People who continue to smoke without realizing the harmful effects that the habit can cause should stop smoking and reality check. Being addicted to smoking is an almost sure way to get to know your manufacturer a little earlier, and enough scientific studies have been done to back up this claim. Furthermore, this is a drug that is administered with meticulous regularity, and the amount of smoke that average smokers inhale in their lifetime would cause them to subject their internal organs to many substances that can wreak havoc.
While the dangers of smoking are regularly made public, a large number of people are still unaware of what is inside each cigarette they smoke. Every cigarette contains chemicals that can kill if consumed in large amounts, and this should ideally make even the most casual smoker a bit cautious. If you’ve ever wondered what is in the smoke you inhale, check the wording to the end.
Conventional cigarette tobacco is derived from two main types of leaves. Burley tobacco has a nicotine content of 3.5 to 4 percent and Virginia tobacco has about 2.5 to 3 percent. Some cigarettes also come with tobacco blends and these can be up to 10 percent oriental tobacco, which is less than 2 percent nicotine content. In addition, cigarettes have fillers that are made using the by-products that result from the entire cigarette manufacturing process. Fillers comprise by-products derived during the processing stage, various additives and flavorings, water, etc. By-products include:
1. Mixed leaf leaves, which are made from dried tobacco powder paste, pectin, and burley leaf stalks that have been finely ground.
2. Enhanced or expanded stems, which are shredded stems that were first rolled and flattened. The improved stems are steamed rather than quickly heated after soaking, as is the case with the expanded stem variant. Both products differ in taste, although they look alike.
3. Reconstituted leaf leaves, which are made using fine tobacco particles, stems, and other recycled tobacco particles that are collected during the processing stage. These leaves are made by first extracting chemicals from by-products, then making leaves from the leftover fiber, then reapplying the extracted chemicals to these leaves, and finally dividing them into usable tobacco. 4. Expanded tobacco refers to whole tobacco that has been treated with supercritical CO2, which causes the tobacco to puff, and this is the type of tobacco that you can expect to find in light cigarettes.
Please note that the use of these by-products varies from brand to brand.
This is the main component that makes cigarette smoking enjoyable and addictive. In a E cigarette small dose, nicotine can act as a brain simulator, but when intake is increased, it can act as a depressant, thus inhibiting the flow of signals between nerve cells. When used continuously and in large amounts, nicotine can also affect blood vessels, heart, lungs, etc.
Tar is made up of a combination of substances and appears as a sticky substance inside the lungs of smokers. Each cigarette smoked constitutes a part of the tar that is deposited in the lungs, and the tar content that is inhaled increases considerably towards the end of a cigarette.
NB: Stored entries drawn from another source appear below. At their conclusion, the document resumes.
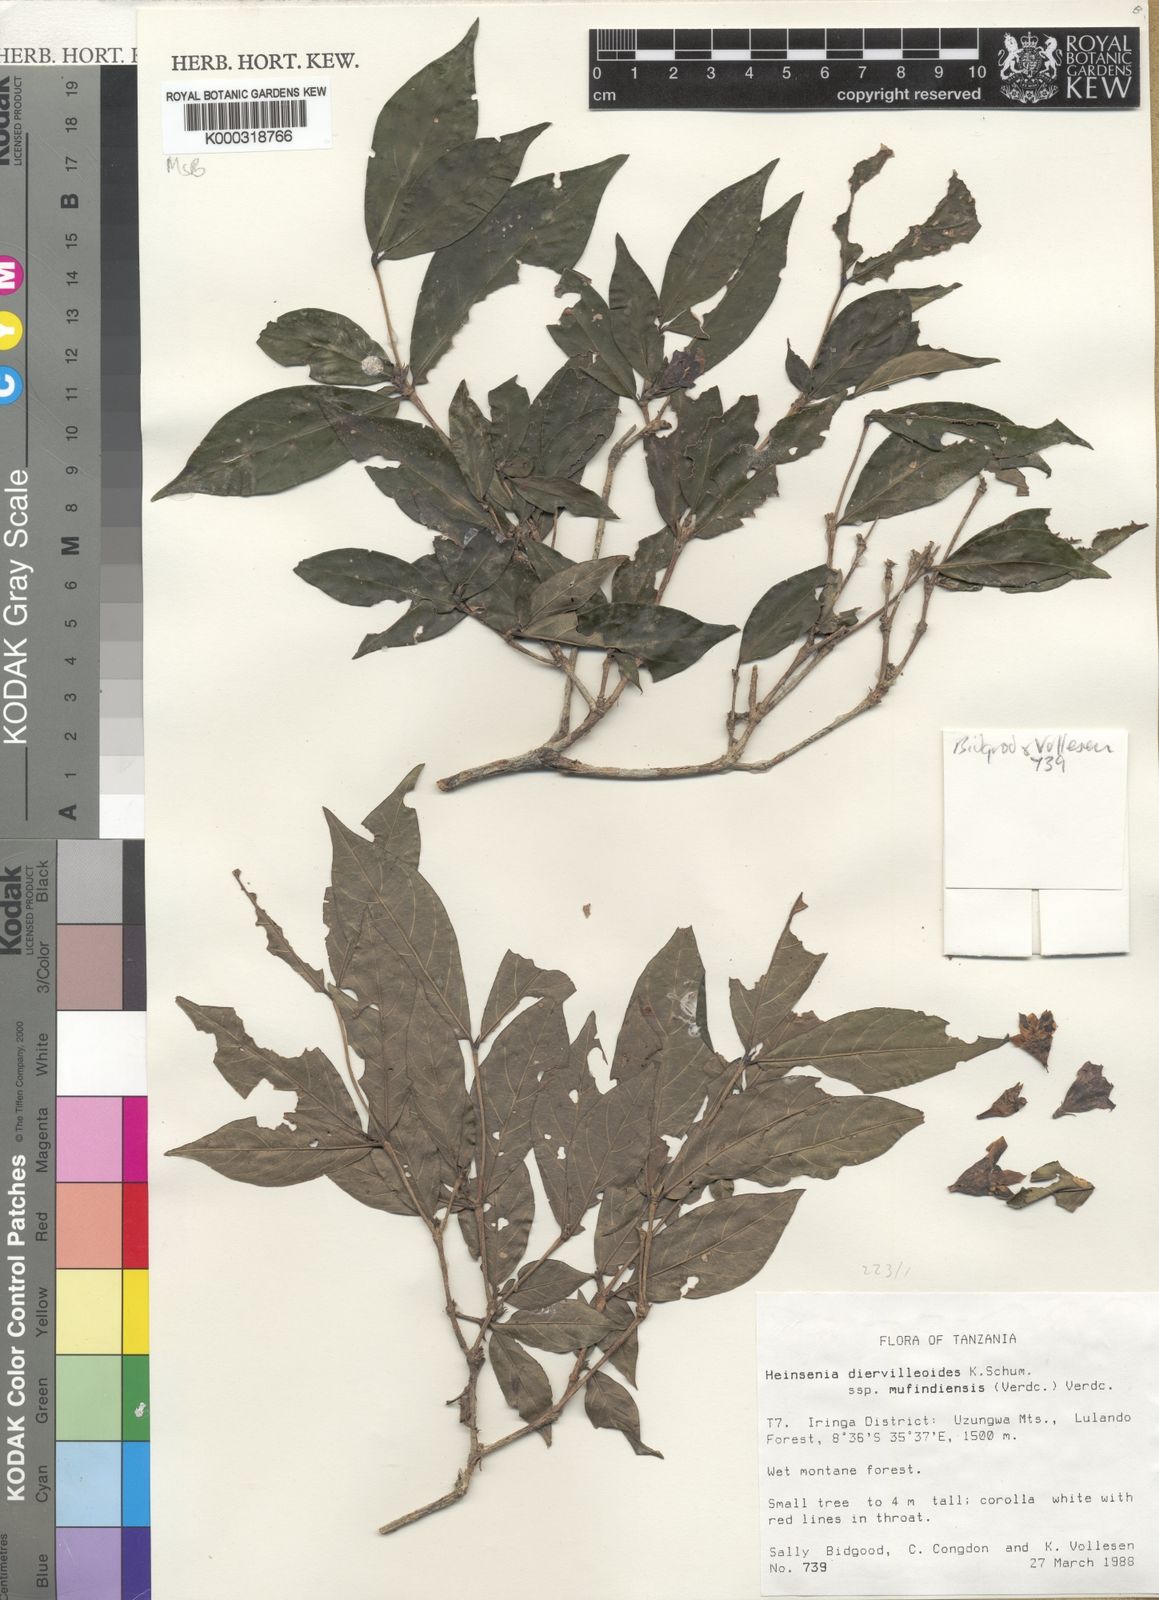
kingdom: Plantae
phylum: Tracheophyta
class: Magnoliopsida
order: Gentianales
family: Rubiaceae
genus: Heinsenia
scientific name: Heinsenia diervilleoides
Cigarettes contain more than four thousand different ingredients. Among the most used ingredients are caffeine, yeast, beeswax, chocolate, wine, etc. Cigarettes contain several carcinogens and these include benzene (associated with blood cancer), cadmium (associated with prostate and lung cancer), polonium (a known carcinogenic radioactive element), formaldehyde (associated with lung cancer), and Angelica root extract (known to cause in animals). Other components include:
Ammonia: also used as a common household cleaner
Arsenic: used as rat poison
Butane: used as a gas in lighters
CO (carbon monoxide): a poisonous gas that is also produced when you smoke a cigarette
· Cyanide: a poison well known for its fast action.
Ethyl Furoate – Known to cause liver damage in animals
Lead: known to be poisonous if consumed in large quantities
· Maltitol: a sweetener commonly used by diabetics.
Methyl isocyanate – Poisonous gas
Nickel: known to increase vulnerability to lung infections.
· Insecticides such as DDT, methoprene and naphthalene.
The cigarette paper:
Changes in technology when it comes to rolling papers can now change the amount of nicotine and other components such as tar that is inhaled into the system. For example, the use of porous paper ensures that a smoker receives a constant amount of regular air through each puff, thus reducing the concentration of toxic substances. Small laser-drilled holes moderate the amount of smoke that is inhaled through each puff.